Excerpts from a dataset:

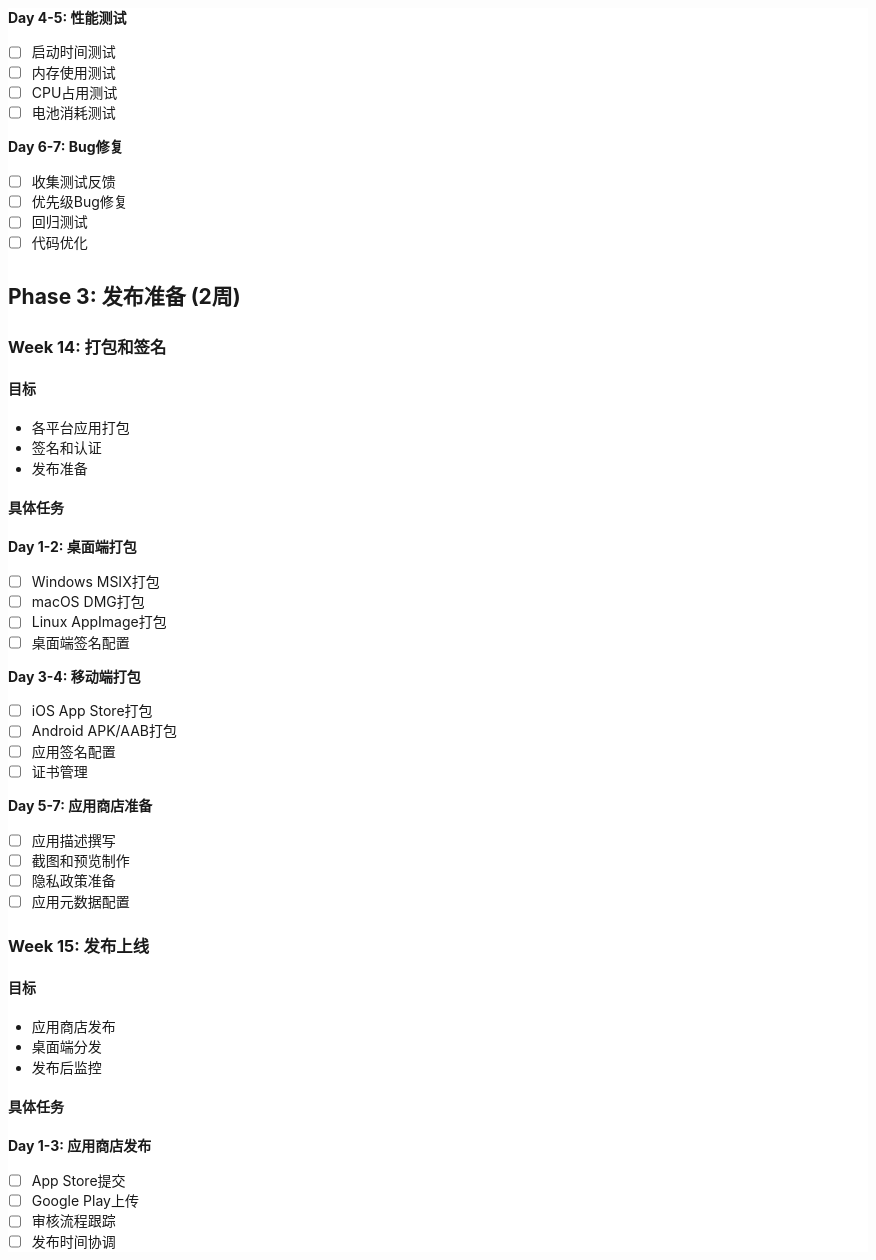 **Day 4-5: 性能测试**
- [ ] 启动时间测试
- [ ] 内存使用测试
- [ ] CPU占用测试
- [ ] 电池消耗测试

**Day 6-7: Bug修复**
- [ ] 收集测试反馈
- [ ] 优先级Bug修复
- [ ] 回归测试
- [ ] 代码优化

## Phase 3: 发布准备 (2周)

### Week 14: 打包和签名
#### 目标
- 各平台应用打包
- 签名和认证
- 发布准备

#### 具体任务
**Day 1-2: 桌面端打包**
- [ ] Windows MSIX打包
- [ ] macOS DMG打包
- [ ] Linux AppImage打包
- [ ] 桌面端签名配置

**Day 3-4: 移动端打包**
- [ ] iOS App Store打包
- [ ] Android APK/AAB打包
- [ ] 应用签名配置
- [ ] 证书管理

**Day 5-7: 应用商店准备**
- [ ] 应用描述撰写
- [ ] 截图和预览制作
- [ ] 隐私政策准备
- [ ] 应用元数据配置

### Week 15: 发布上线
#### 目标
- 应用商店发布
- 桌面端分发
- 发布后监控

#### 具体任务
**Day 1-3: 应用商店发布**
- [ ] App Store提交
- [ ] Google Play上传
- [ ] 审核流程跟踪
- [ ] 发布时间协调
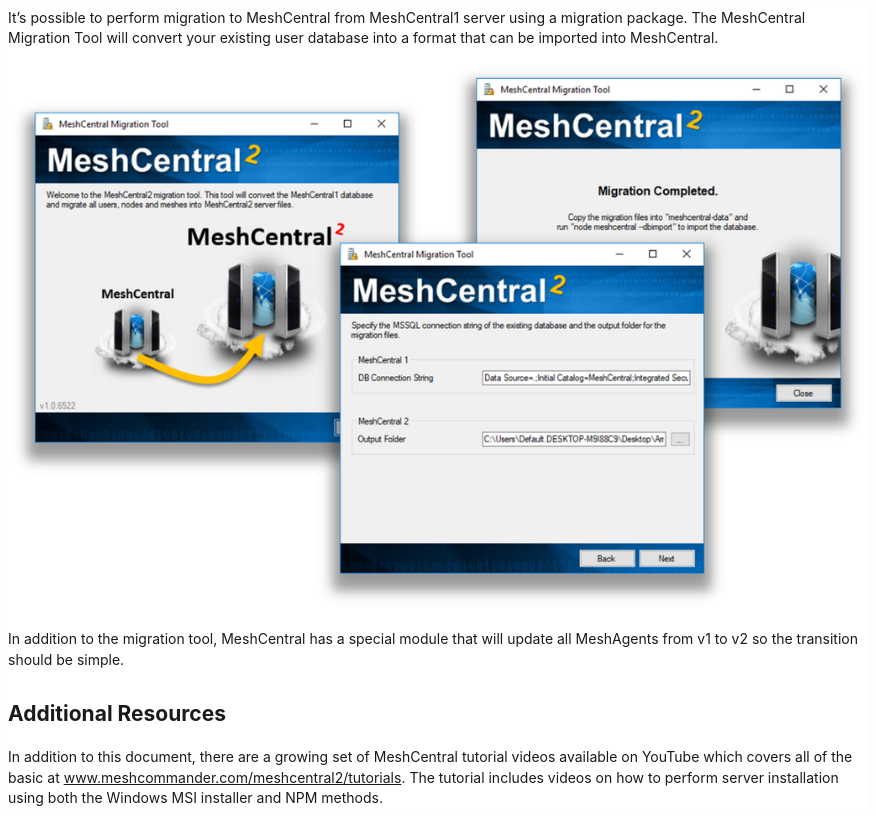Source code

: It’s possible to perform migration to MeshCentral from MeshCentral1 server using a migration package. The MeshCentral Migration Tool will convert your existing user database into a format that can be imported into MeshCentral.

![](images/2022-05-19-00-57-06.png)

In addition to the migration tool, MeshCentral has a special module that will update all MeshAgents from v1 to v2 so the transition should be simple.

## Additional Resources

In addition to this document, there are a growing set of MeshCentral tutorial videos available on YouTube which covers all of the basic at www.meshcommander.com/meshcentral2/tutorials.  The tutorial includes videos on how to perform server installation using both the Windows MSI installer and NPM methods.
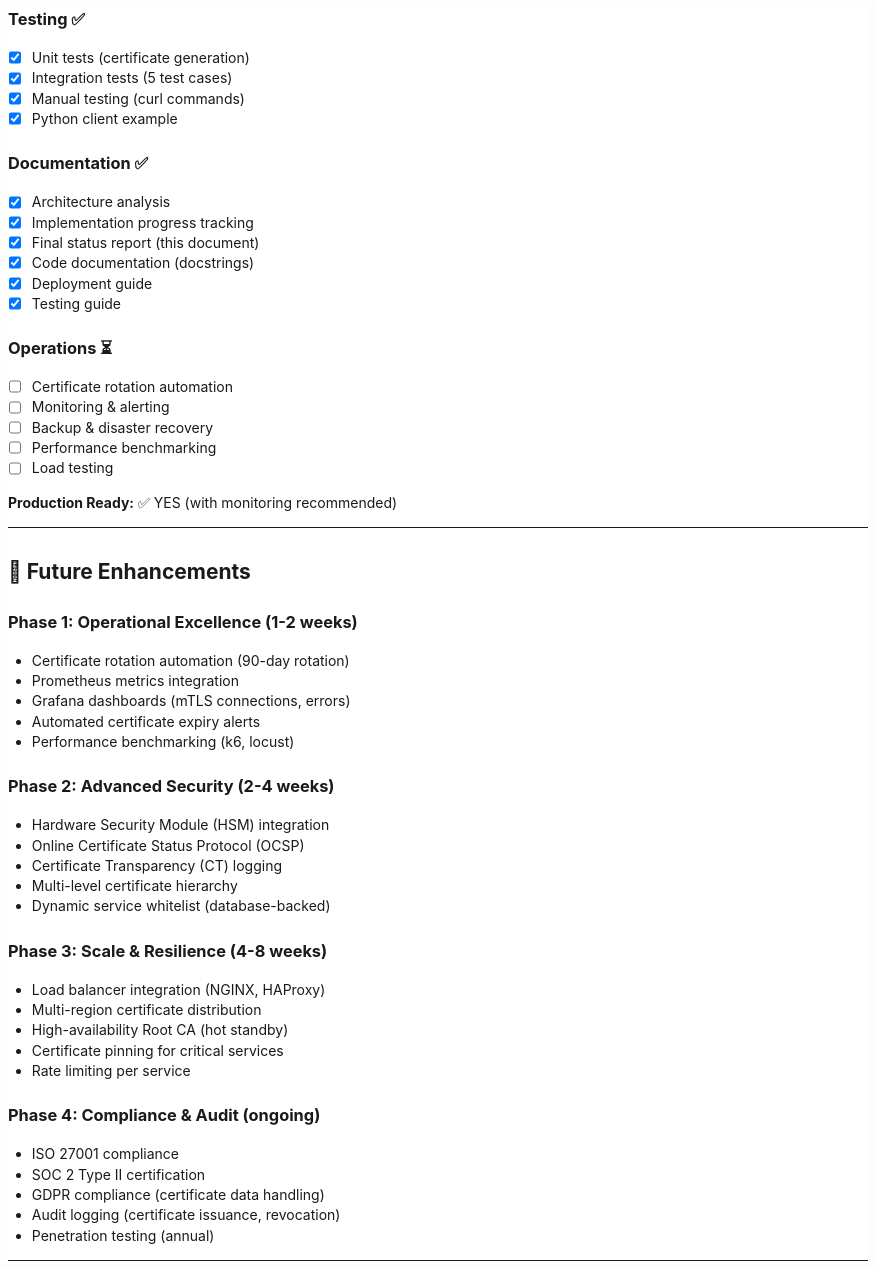 ### Testing ✅
- [x] Unit tests (certificate generation)
- [x] Integration tests (5 test cases)
- [x] Manual testing (curl commands)
- [x] Python client example

### Documentation ✅
- [x] Architecture analysis
- [x] Implementation progress tracking
- [x] Final status report (this document)
- [x] Code documentation (docstrings)
- [x] Deployment guide
- [x] Testing guide

### Operations ⏳
- [ ] Certificate rotation automation
- [ ] Monitoring & alerting
- [ ] Backup & disaster recovery
- [ ] Performance benchmarking
- [ ] Load testing

**Production Ready:** ✅ YES (with monitoring recommended)

---

## 🔮 Future Enhancements

### Phase 1: Operational Excellence (1-2 weeks)
- Certificate rotation automation (90-day rotation)
- Prometheus metrics integration
- Grafana dashboards (mTLS connections, errors)
- Automated certificate expiry alerts
- Performance benchmarking (k6, locust)

### Phase 2: Advanced Security (2-4 weeks)
- Hardware Security Module (HSM) integration
- Online Certificate Status Protocol (OCSP)
- Certificate Transparency (CT) logging
- Multi-level certificate hierarchy
- Dynamic service whitelist (database-backed)

### Phase 3: Scale & Resilience (4-8 weeks)
- Load balancer integration (NGINX, HAProxy)
- Multi-region certificate distribution
- High-availability Root CA (hot standby)
- Certificate pinning for critical services
- Rate limiting per service

### Phase 4: Compliance & Audit (ongoing)
- ISO 27001 compliance
- SOC 2 Type II certification
- GDPR compliance (certificate data handling)
- Audit logging (certificate issuance, revocation)
- Penetration testing (annual)

---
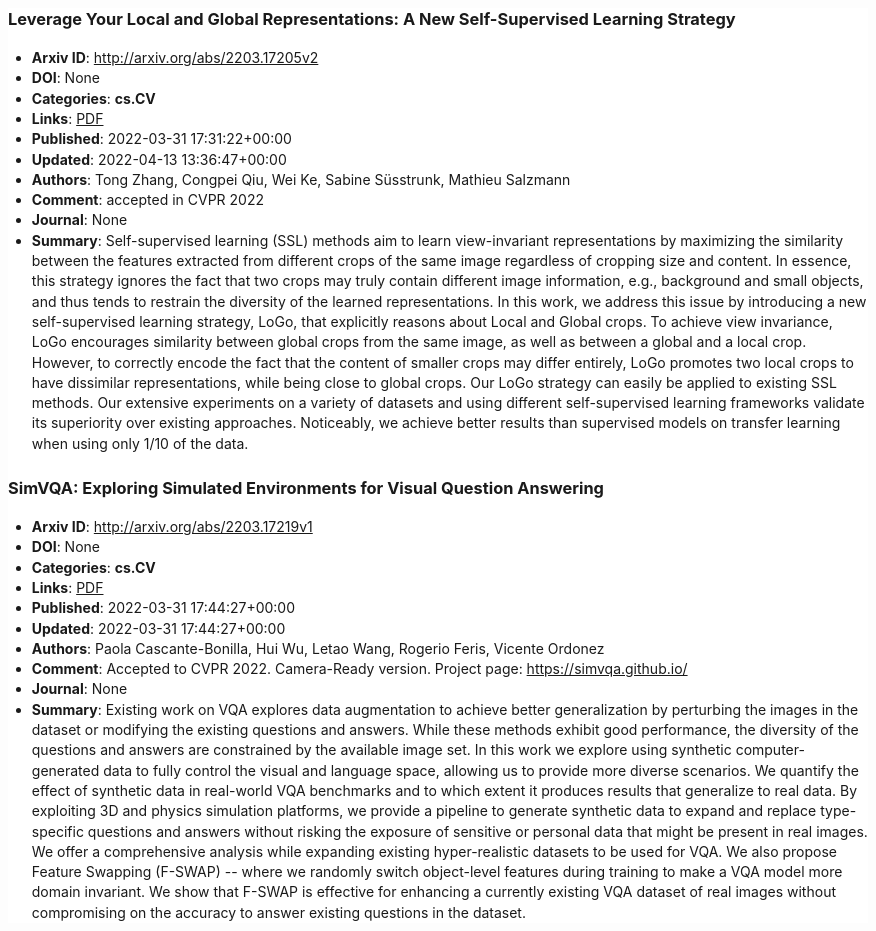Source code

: 

### Leverage Your Local and Global Representations: A New Self-Supervised Learning Strategy
- **Arxiv ID**: http://arxiv.org/abs/2203.17205v2
- **DOI**: None
- **Categories**: **cs.CV**
- **Links**: [PDF](http://arxiv.org/pdf/2203.17205v2)
- **Published**: 2022-03-31 17:31:22+00:00
- **Updated**: 2022-04-13 13:36:47+00:00
- **Authors**: Tong Zhang, Congpei Qiu, Wei Ke, Sabine Süsstrunk, Mathieu Salzmann
- **Comment**: accepted in CVPR 2022
- **Journal**: None
- **Summary**: Self-supervised learning (SSL) methods aim to learn view-invariant representations by maximizing the similarity between the features extracted from different crops of the same image regardless of cropping size and content. In essence, this strategy ignores the fact that two crops may truly contain different image information, e.g., background and small objects, and thus tends to restrain the diversity of the learned representations. In this work, we address this issue by introducing a new self-supervised learning strategy, LoGo, that explicitly reasons about Local and Global crops. To achieve view invariance, LoGo encourages similarity between global crops from the same image, as well as between a global and a local crop. However, to correctly encode the fact that the content of smaller crops may differ entirely, LoGo promotes two local crops to have dissimilar representations, while being close to global crops. Our LoGo strategy can easily be applied to existing SSL methods. Our extensive experiments on a variety of datasets and using different self-supervised learning frameworks validate its superiority over existing approaches. Noticeably, we achieve better results than supervised models on transfer learning when using only 1/10 of the data.



### SimVQA: Exploring Simulated Environments for Visual Question Answering
- **Arxiv ID**: http://arxiv.org/abs/2203.17219v1
- **DOI**: None
- **Categories**: **cs.CV**
- **Links**: [PDF](http://arxiv.org/pdf/2203.17219v1)
- **Published**: 2022-03-31 17:44:27+00:00
- **Updated**: 2022-03-31 17:44:27+00:00
- **Authors**: Paola Cascante-Bonilla, Hui Wu, Letao Wang, Rogerio Feris, Vicente Ordonez
- **Comment**: Accepted to CVPR 2022. Camera-Ready version. Project page:
  https://simvqa.github.io/
- **Journal**: None
- **Summary**: Existing work on VQA explores data augmentation to achieve better generalization by perturbing the images in the dataset or modifying the existing questions and answers. While these methods exhibit good performance, the diversity of the questions and answers are constrained by the available image set. In this work we explore using synthetic computer-generated data to fully control the visual and language space, allowing us to provide more diverse scenarios. We quantify the effect of synthetic data in real-world VQA benchmarks and to which extent it produces results that generalize to real data. By exploiting 3D and physics simulation platforms, we provide a pipeline to generate synthetic data to expand and replace type-specific questions and answers without risking the exposure of sensitive or personal data that might be present in real images. We offer a comprehensive analysis while expanding existing hyper-realistic datasets to be used for VQA. We also propose Feature Swapping (F-SWAP) -- where we randomly switch object-level features during training to make a VQA model more domain invariant. We show that F-SWAP is effective for enhancing a currently existing VQA dataset of real images without compromising on the accuracy to answer existing questions in the dataset.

- Task details
Filter the listing above down to the lines containing the word "benchmarking", and copy each of those lines.

- Task solution
- [ ] Performance benchmarking
- Performance benchmarking (k6, locust)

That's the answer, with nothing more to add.